Stored data:

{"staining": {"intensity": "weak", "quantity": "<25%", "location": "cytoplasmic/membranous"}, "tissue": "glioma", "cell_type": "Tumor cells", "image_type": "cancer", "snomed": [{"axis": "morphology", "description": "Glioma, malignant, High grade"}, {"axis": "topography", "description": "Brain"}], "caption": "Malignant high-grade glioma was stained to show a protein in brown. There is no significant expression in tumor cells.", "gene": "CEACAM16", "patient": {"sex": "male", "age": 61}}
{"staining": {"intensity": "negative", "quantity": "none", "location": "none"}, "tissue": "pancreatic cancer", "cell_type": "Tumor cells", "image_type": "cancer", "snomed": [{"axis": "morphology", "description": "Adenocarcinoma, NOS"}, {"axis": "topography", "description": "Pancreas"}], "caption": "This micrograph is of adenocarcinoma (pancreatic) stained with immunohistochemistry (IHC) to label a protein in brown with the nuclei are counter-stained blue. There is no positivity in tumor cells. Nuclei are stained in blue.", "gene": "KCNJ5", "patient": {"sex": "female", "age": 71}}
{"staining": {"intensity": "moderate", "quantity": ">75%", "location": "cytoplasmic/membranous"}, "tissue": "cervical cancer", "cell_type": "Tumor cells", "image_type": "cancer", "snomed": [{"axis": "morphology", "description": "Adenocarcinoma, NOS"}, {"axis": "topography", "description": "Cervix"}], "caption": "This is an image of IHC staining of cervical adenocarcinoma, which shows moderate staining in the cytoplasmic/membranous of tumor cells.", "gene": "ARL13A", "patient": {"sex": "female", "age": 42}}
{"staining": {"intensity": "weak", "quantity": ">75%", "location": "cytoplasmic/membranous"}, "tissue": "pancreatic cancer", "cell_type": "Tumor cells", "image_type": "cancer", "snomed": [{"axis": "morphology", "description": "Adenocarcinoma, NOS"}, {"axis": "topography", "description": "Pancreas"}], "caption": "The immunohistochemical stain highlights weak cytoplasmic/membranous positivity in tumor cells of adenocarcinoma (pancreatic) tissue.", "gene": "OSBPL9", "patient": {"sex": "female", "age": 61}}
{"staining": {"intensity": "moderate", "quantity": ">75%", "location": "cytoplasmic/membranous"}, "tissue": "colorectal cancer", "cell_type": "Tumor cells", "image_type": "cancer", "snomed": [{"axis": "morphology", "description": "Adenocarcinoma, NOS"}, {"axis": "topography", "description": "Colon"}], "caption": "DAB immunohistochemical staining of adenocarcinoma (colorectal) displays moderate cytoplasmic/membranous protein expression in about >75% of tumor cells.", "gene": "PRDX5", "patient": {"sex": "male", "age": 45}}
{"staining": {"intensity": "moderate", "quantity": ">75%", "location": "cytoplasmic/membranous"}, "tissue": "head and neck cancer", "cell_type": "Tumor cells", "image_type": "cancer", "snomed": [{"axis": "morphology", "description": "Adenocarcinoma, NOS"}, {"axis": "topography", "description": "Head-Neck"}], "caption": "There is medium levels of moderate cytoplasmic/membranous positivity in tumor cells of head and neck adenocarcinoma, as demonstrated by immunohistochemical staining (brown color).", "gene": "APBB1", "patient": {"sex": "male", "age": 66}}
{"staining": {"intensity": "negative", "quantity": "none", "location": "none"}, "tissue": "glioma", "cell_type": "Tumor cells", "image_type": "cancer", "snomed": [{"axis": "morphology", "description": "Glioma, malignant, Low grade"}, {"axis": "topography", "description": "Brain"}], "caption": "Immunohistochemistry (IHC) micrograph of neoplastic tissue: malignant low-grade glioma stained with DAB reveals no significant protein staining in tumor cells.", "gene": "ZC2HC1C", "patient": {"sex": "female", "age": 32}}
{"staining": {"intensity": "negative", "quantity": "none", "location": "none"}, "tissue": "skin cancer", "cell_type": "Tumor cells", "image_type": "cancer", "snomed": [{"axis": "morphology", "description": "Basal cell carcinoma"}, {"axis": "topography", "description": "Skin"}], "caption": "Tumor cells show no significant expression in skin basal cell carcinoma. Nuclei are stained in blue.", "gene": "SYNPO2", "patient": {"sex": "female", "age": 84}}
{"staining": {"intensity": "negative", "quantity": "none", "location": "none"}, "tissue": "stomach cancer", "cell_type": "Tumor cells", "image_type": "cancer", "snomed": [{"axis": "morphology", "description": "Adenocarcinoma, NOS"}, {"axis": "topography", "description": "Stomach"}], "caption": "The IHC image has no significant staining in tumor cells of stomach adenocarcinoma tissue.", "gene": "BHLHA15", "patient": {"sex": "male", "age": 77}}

■ **Work required**
Quote only the stretch of lines that starts the data above and ends with the line containing "micrograph is of", both included.

■ **Output of the task**
{"staining": {"intensity": "weak", "quantity": "<25%", "location": "cytoplasmic/membranous"}, "tissue": "glioma", "cell_type": "Tumor cells", "image_type": "cancer", "snomed": [{"axis": "morphology", "description": "Glioma, malignant, High grade"}, {"axis": "topography", "description": "Brain"}], "caption": "Malignant high-grade glioma was stained to show a protein in brown. There is no significant expression in tumor cells.", "gene": "CEACAM16", "patient": {"sex": "male", "age": 61}}
{"staining": {"intensity": "negative", "quantity": "none", "location": "none"}, "tissue": "pancreatic cancer", "cell_type": "Tumor cells", "image_type": "cancer", "snomed": [{"axis": "morphology", "description": "Adenocarcinoma, NOS"}, {"axis": "topography", "description": "Pancreas"}], "caption": "This micrograph is of adenocarcinoma (pancreatic) stained with immunohistochemistry (IHC) to label a protein in brown with the nuclei are counter-stained blue. There is no positivity in tumor cells. Nuclei are stained in blue.", "gene": "KCNJ5", "patient": {"sex": "female", "age": 71}}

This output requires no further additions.